His efforts finally paid off on January 7, when his team at the University of Maryland School of Medicine successfully transplanted the heart of a genetically modified pig into a man suffering from a severe heart ailment. 

“It was my dream, which came true. It’s something I didn’t imagine doing in my lifetime,” Mohiuddin, who is the director of the Cardiac Xenotransplantation Programme at the university, tells TRT World. 

The 57-year-old patient David Bennett, who received the pig’s heart, is recovering. He might need to stay at the hospital for at least two months before he’ll be able to return to his normal life, says Mohiuddin. 

There were two stages to the landmark surgery. Mohiuddin took the heart out of the pig and kept it in a specially designed preservation container. His colleague Bartley Griffith then surgically implanted it into the patient. 

Years of work 

This surgical procedure was the last leg of a long process that spans decades. Previous attempts to graft a baboon or pig organ didn’t work because a human body would reject it within days - sometimes within minutes. 

It’s due to the strong immune response. Even in normal human-to-human organ transplants, doctors use strong immunosuppressant drugs to reduce the rejection rate. 

Over the years, scientific advancements such as the CRISPR CAS9 gene-editing technology reduced barriers. By editing the genes of a pig, its organs can be made to resemble those of humans. 

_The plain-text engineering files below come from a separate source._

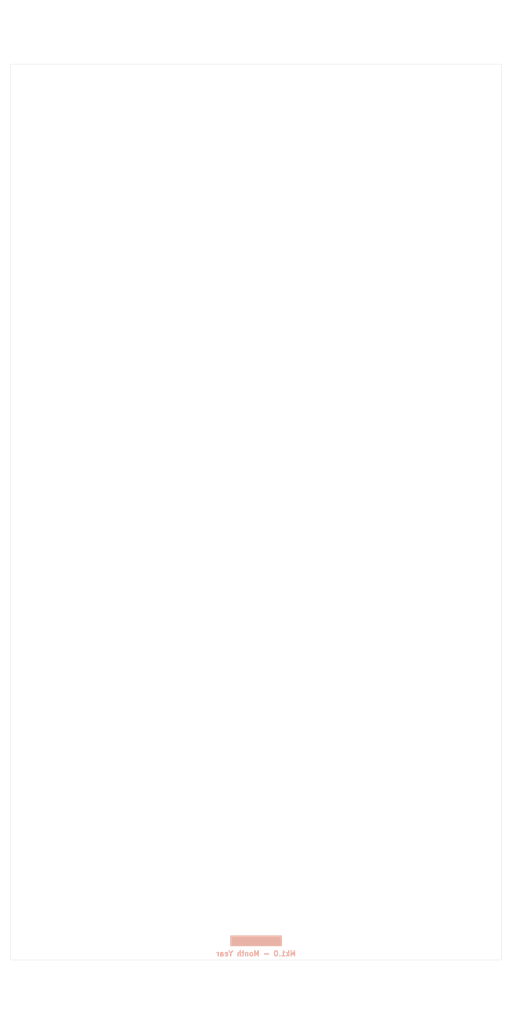
<source format=kicad_pcb>
(kicad_pcb
	(version 20240108)
	(generator "pcbnew")
	(generator_version "8.0")
	(general
		(thickness 1.6)
		(legacy_teardrops no)
	)
	(paper "A4" portrait)
	(title_block
		(rev "1")
		(company "DMH Instruments")
		(comment 1 "10cm Kosmo format synthesizer module PCB")
	)
	(layers
		(0 "F.Cu" signal)
		(31 "B.Cu" signal)
		(32 "B.Adhes" user "B.Adhesive")
		(33 "F.Adhes" user "F.Adhesive")
		(34 "B.Paste" user)
		(35 "F.Paste" user)
		(36 "B.SilkS" user "B.Silkscreen")
		(37 "F.SilkS" user "F.Silkscreen")
		(38 "B.Mask" user)
		(39 "F.Mask" user)
		(40 "Dwgs.User" user "User.Drawings")
		(41 "Cmts.User" user "User.Comments")
		(42 "Eco1.User" user "User.Eco1")
		(43 "Eco2.User" user "User.Eco2")
		(44 "Edge.Cuts" user)
		(45 "Margin" user)
		(46 "B.CrtYd" user "B.Courtyard")
		(47 "F.CrtYd" user "F.Courtyard")
		(48 "B.Fab" user)
		(49 "F.Fab" user)
		(50 "User.1" user)
		(51 "User.2" user)
		(52 "User.3" user)
		(53 "User.4" user)
		(54 "User.5" user)
		(55 "User.6" user)
		(56 "User.7" user)
		(57 "User.8" user)
		(58 "User.9" user "FrontPanelEdge")
	)
	(setup
		(stackup
			(layer "F.SilkS"
				(type "Top Silk Screen")
			)
			(layer "F.Paste"
				(type "Top Solder Paste")
			)
			(layer "F.Mask"
				(type "Top Solder Mask")
				(thickness 0.01)
			)
			(layer "F.Cu"
				(type "copper")
				(thickness 0.035)
			)
			(layer "dielectric 1"
				(type "core")
				(thickness 1.51)
				(material "FR4")
				(epsilon_r 4.5)
				(loss_tangent 0.02)
			)
			(layer "B.Cu"
				(type "copper")
				(thickness 0.035)
			)
			(layer "B.Mask"
				(type "Bottom Solder Mask")
				(thickness 0.01)
			)
			(layer "B.Paste"
				(type "Bottom Solder Paste")
			)
			(layer "B.SilkS"
				(type "Bottom Silk Screen")
			)
			(copper_finish "HAL lead-free")
			(dielectric_constraints no)
		)
		(pad_to_mask_clearance 0)
		(allow_soldermask_bridges_in_footprints no)
		(grid_origin 50 30)
		(pcbplotparams
			(layerselection 0x00010fc_ffffffff)
			(plot_on_all_layers_selection 0x0000000_00000000)
			(disableapertmacros no)
			(usegerberextensions no)
			(usegerberattributes yes)
			(usegerberadvancedattributes yes)
			(creategerberjobfile yes)
			(dashed_line_dash_ratio 12.000000)
			(dashed_line_gap_ratio 3.000000)
			(svgprecision 4)
			(plotframeref no)
			(viasonmask no)
			(mode 1)
			(useauxorigin no)
			(hpglpennumber 1)
			(hpglpenspeed 20)
			(hpglpendiameter 15.000000)
			(pdf_front_fp_property_popups yes)
			(pdf_back_fp_property_popups yes)
			(dxfpolygonmode yes)
			(dxfimperialunits yes)
			(dxfusepcbnewfont yes)
			(psnegative no)
			(psa4output no)
			(plotreference yes)
			(plotvalue yes)
			(plotfptext yes)
			(plotinvisibletext no)
			(sketchpadsonfab no)
			(subtractmaskfromsilk no)
			(outputformat 1)
			(mirror no)
			(drillshape 1)
			(scaleselection 1)
			(outputdirectory "")
		)
	)
	(net 0 "")
	(gr_rect
		(start 95 212.75)
		(end 105 214.75)
		(stroke
			(width 0.1)
			(type solid)
		)
		(fill solid)
		(layer "B.SilkS")
		(uuid "25d5093d-a66b-4d27-80d1-570cdcc8937b")
	)
	(gr_rect
		(start 52 42.5)
		(end 148 217.5)
		(stroke
			(width 0.05)
			(type default)
		)
		(fill none)
		(layer "Edge.Cuts")
		(uuid "b3c2b746-7928-4430-9218-c5517ec26bc0")
	)
	(gr_rect
		(start 50 30)
		(end 150 230)
		(stroke
			(width 0.1)
			(type default)
		)
		(fill none)
		(layer "User.9")
		(uuid "00a9661b-bc4e-493a-9a57-d5b24a34753b")
	)
	(gr_text "Mk1.0 - Month Year"
		(at 100 216.25 0)
		(layer "B.SilkS")
		(uuid "63c8ad94-a0f8-460c-ac3a-e449a72cd50c")
		(effects
			(font
				(size 1 1)
				(thickness 0.25)
				(bold yes)
			)
			(justify mirror)
		)
	)
)

</source>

(Pig has emerged as an animal of choice for donor organs because it’s easy to breed and the size of its organs is similar to that of humans) 

The genetically modified pig used in Bennett's surgery had 10 edited genes. It’s the same type of pig that Mohiuddin uses for his research.

Still, a major hurdle was how to tame the human body’s immune response to accept the animal organ. The available immunosuppressant drugs would reduce immunity to such low levels that an organ recipient became susceptible to diseases and infections.

Then in 2014, Mohiuddin experimented with a new drug called KPL-404, which used a specific antibody to increase the chances of a pig organ’s survival in humans. 

The combination of gene-editing tools, KPL-404, and the special solution made by a Swedish company to help preserve the pig’s heart made Bennett’s successful transplant possible, says Mohiuddin. 

Still a long way to go 

Even though a heart from a genetically modified pig has been successfully attached to a baboon’s body with the help of the drug Mohiuddin developed, it wasn’t tested on a human before.

The US health regulator, the Food and Drug Administration (FDA), requires that any medicine or medical procedure has to go through strict trials and tests before they are applied on people. 

The transplant could be performed on David Bennett only after the FDA authorised an emergency use. 

“Bennett was a very sick patient. He would have died within a couple of days if we hadn't given him some sort of support,” says Mohiuddin. 

Bennet was surviving with the aid of a heart-lung machine, his own heart had grown twice in size and he had received multiple CPRs before the transplant was carried out. 

Mohiuddin praised the FDA staff for considering Bennett's case on an emergency basis. 

“We filed the request on December 20 and received approval on New Year’s eve. They kept working with us throughout the Christmas holidays.” 

The transplant process still has to undergo clinical trials before it becomes widely available. There are concerns about some porcine viruses that can jump to humans, he says. 

Mohiuddin, who is also the president-elect of the International Xenotransplantation Association, says there’s a strong need to control and regulate animal-to-human organ transplants. 

“Obviously if the surgical process on Bennett succeeds then we will be under tremendous public pressure to help more people. I am already receiving emails from patients who are ready to receive pig hearts.” 

Mohiuddin says he’s satisfied with what he has achieved in the 30 years of his xenotransplant work. But he still has a long way to go. 

“I want to see this become a normal routine procedure. I will try to do my best to convince the FDA that it should not be only Mr Bennett but everyone who is eligible must be given a chance.”